Still Waiting for Elusive Synchronized Global Expansion

Posted by lplresearch

January 6, 2022

In this week’s Weekly Market Commentary (click here) we shared some lessons investors may have learned—or re-learned—in 2021 (LPL Research strategists included). One of those lessons was about how valuations are rarely good timing tools. That lesson was particulary relevant for global asset allocators last year who were constantly tempted by attractive stock valuations outside the U.S.

We were tempted as well, to the point where we upgraded our negative view of developed international markets in June to neutral in our Global Portfolio Strategy report. The (too early) upgrade was about more than just some of the lowest valuations compared with the U.S. in decades. We also thought the pandemic was coming under control and that the global economy was on the cusp of an elusive synchronized recovery. Unfortunately, because of the latest variants of COVID-19, that call was too early and we’re still waiting. The MSCI EAFE Index, the benchmark for developed international equities, lagged behind the S&P 500 by nearly 14 percentage points from June through December of last year.

We liked the valuation story in emerging markets (EM) too, enough to come into 2021 with a positive view. But China’s regulatory crackdown scared us off, while technical analysis (market insight derived from price and sentiment anaysis) was telling us something was amiss. So we downgraded EM equities to neutral in June, and to negative in August. Our EM call turned out better, as EM underperformed the S&P 500 by about 24 percentage points from June through December, including 12 percentage points after our August downgrade.

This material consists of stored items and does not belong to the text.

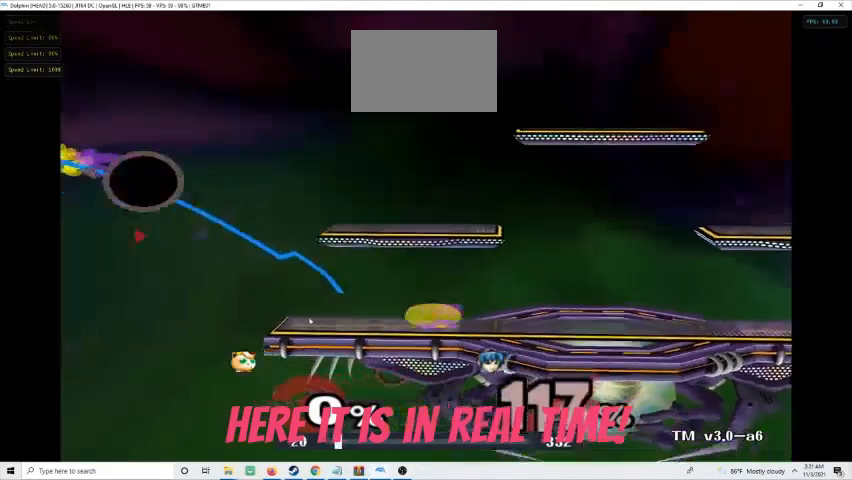
Gameplay with a controller (Nintendo layout); each line is a JSON object with the inputs held at the frame after it. "events" lists button and stick changes between this image and that frame as [ms after this image, input, new state], when the widget could be followed in between. Not read: L3 R3 right_stick.
{"buttons": ["L1"], "left_stick": "center", "events": [[133, "L1", "down"], [133, "left_stick", "left"], [400, "left_stick", "center"]]}
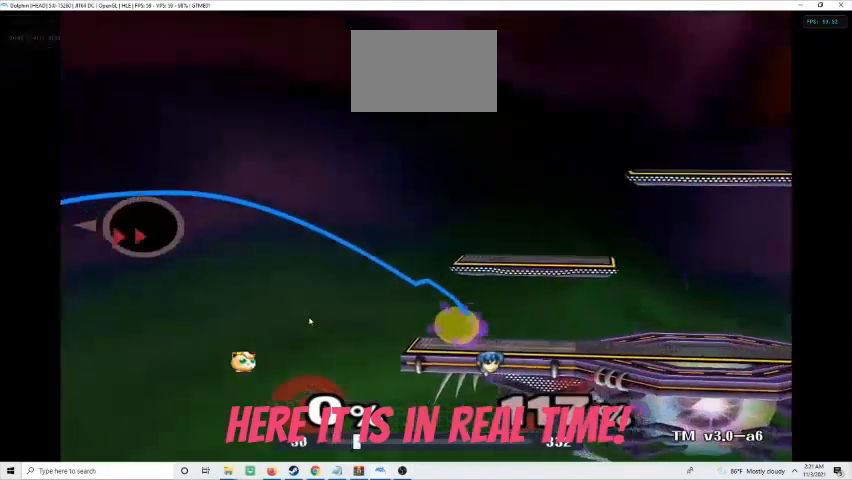
{"buttons": [], "left_stick": "left", "events": [[200, "left_stick", "left"], [500, "L1", "up"]]}
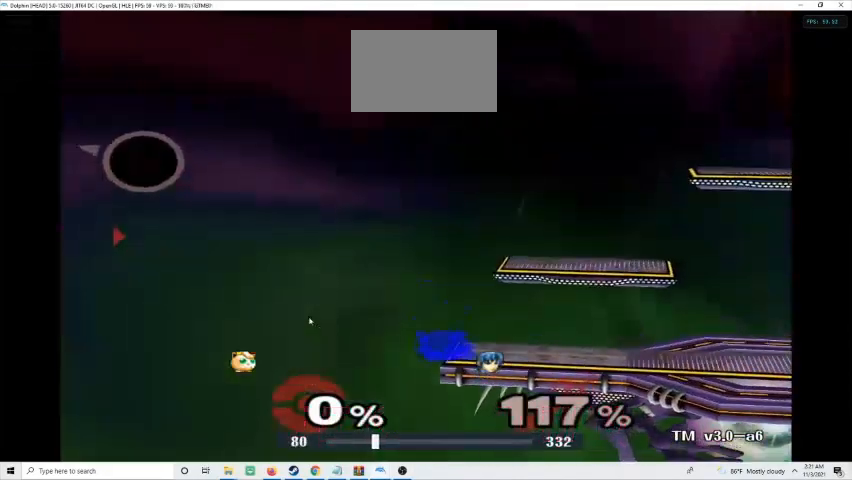
{"buttons": ["R1", "Z"], "left_stick": "left", "events": [[33, "R1", "down"], [33, "Z", "down"], [33, "left_stick", "center"], [433, "left_stick", "left"]]}
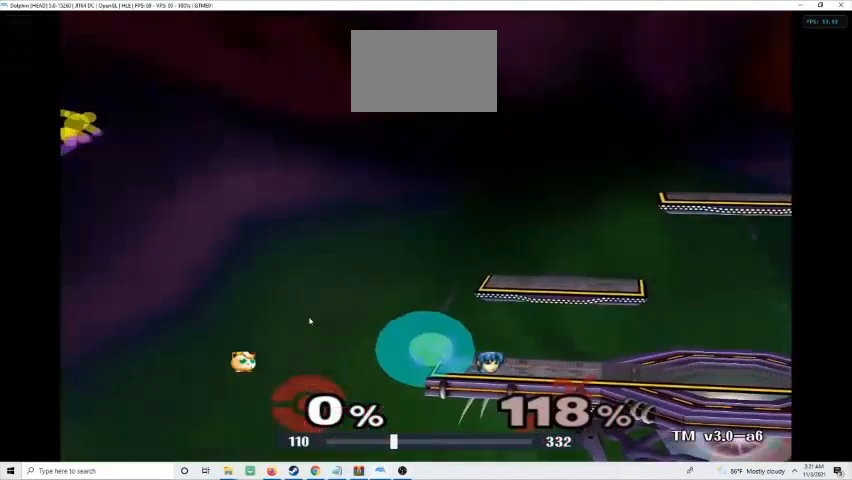
{"buttons": ["R1", "Z"], "left_stick": "left", "events": []}
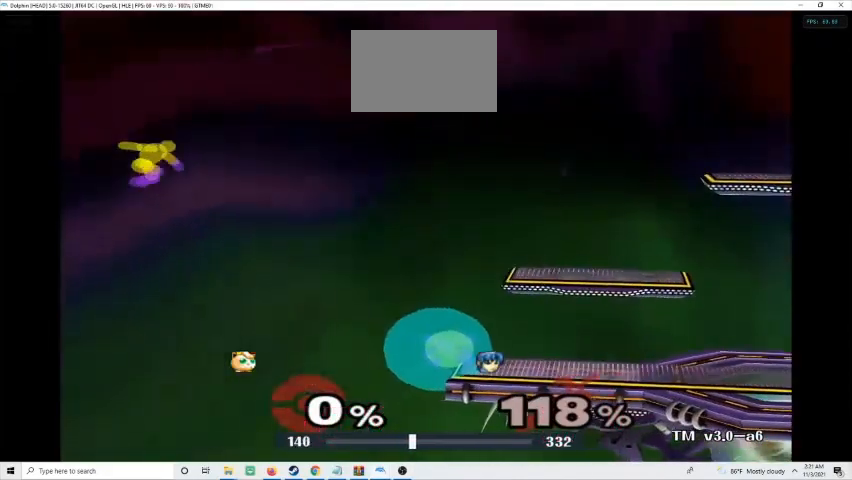
{"buttons": ["R1", "Z"], "left_stick": "left", "events": []}
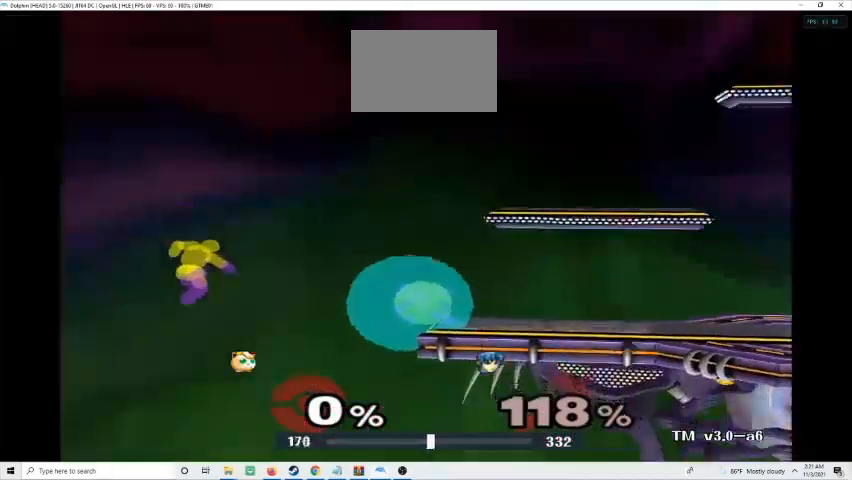
{"buttons": ["R1", "Z"], "left_stick": "left", "events": []}
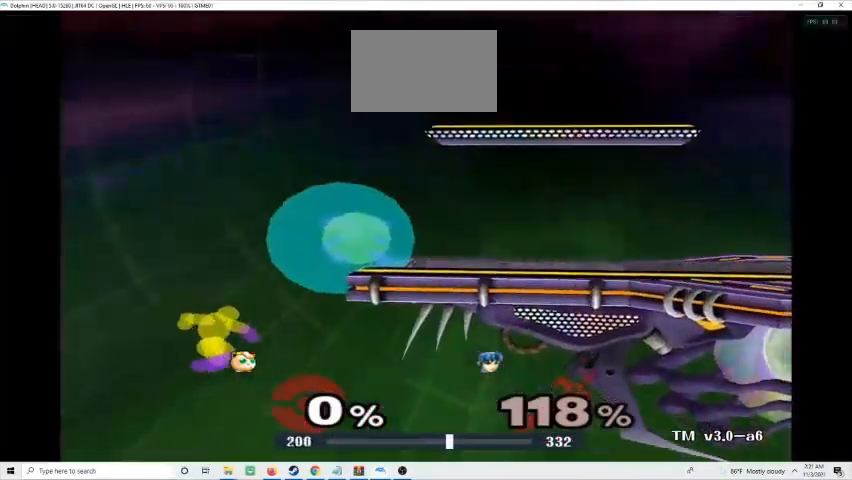
{"buttons": ["R1", "Z"], "left_stick": "left", "events": []}
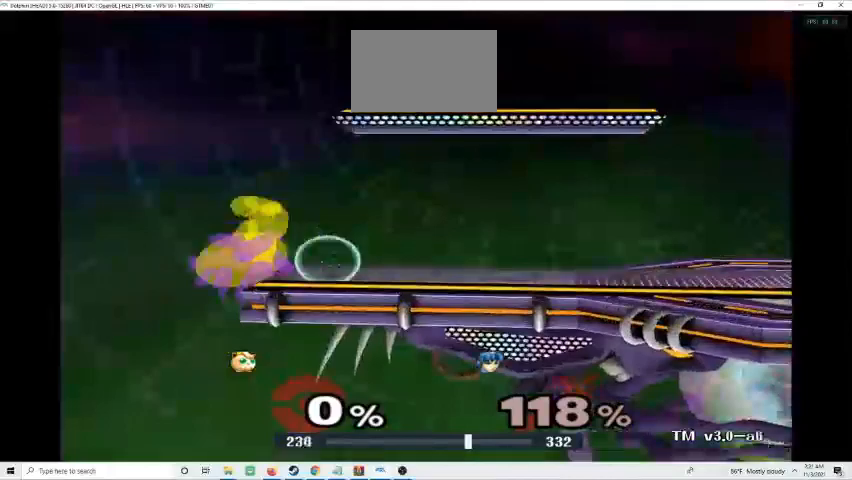
{"buttons": [], "left_stick": "up", "events": [[167, "R1", "up"], [167, "Z", "up"], [400, "left_stick", "down"], [500, "left_stick", "up"]]}
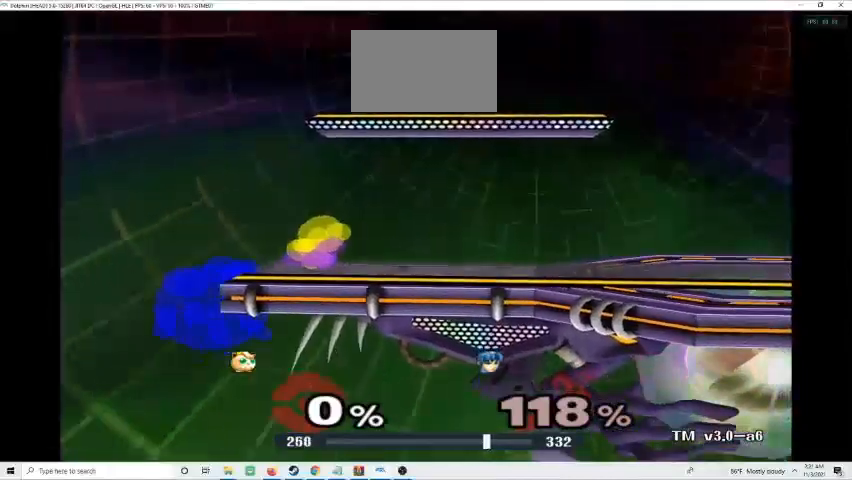
{"buttons": ["B"], "left_stick": "up", "events": [[33, "B", "down"]]}
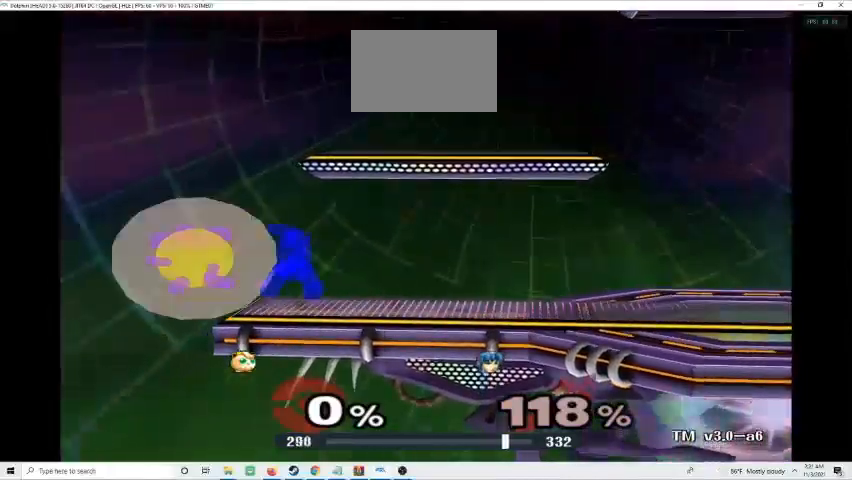
{"buttons": ["X"], "left_stick": "down", "events": [[200, "B", "up"], [267, "left_stick", "center"], [400, "left_stick", "down"], [433, "X", "down"]]}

“We’re still waiting for that elusive synchronized global economic recovery to provide a catalyst for better international stock market performance,” said LPL Financial Equity Strategist Jeffrey Buchbinder. ”It could come in 2022 but the world needs to get closer to the end of the pandemic.”

That doesn’t mean the global economy isn’t growing. Far from it. We expect global gross domestic product (GDP) to have grown at a nearly 6% pace in 2021 followed by 4.5% in 2022. Our LPL Chart of the Day shows continued steady growth in global manufacturing activity with a December Purchasing Manager’s Index (PMI) for global manufacturing solidly in expansionary territory at 54.2. But this measure of manufacturing sentiment has fallen from its summer highs due to the latest waves of COVID-19 (mostly Delta with a little bit of Omicron mixed in) and has gone nowhere the past few months.

Peeling back the onion reveals some good news underneath the mixed headline. Part of the lack of improvement in PMIs is for a good reason, as easing of supply chain bottlenecks is being reflected in falling supplier delivery times that mechanically drag down the headline index.

That’s not all the good news. The prices components of the global PMI dipped a bit in December, signaling global inflation pressures have eased some.

The global economy is clearly not yet firing on all cylinders, which we believe reduces the potential for international stocks to outperform the U.S. in the near-term. But global PMI data suggests solid and steady growth in global manufacturing activity along with some easing of supply chain bottlenecks and related inflation pressures. That elusive synchronized global economic expansion probably has to wait for more progress toward ending the pandemic but progress is being made.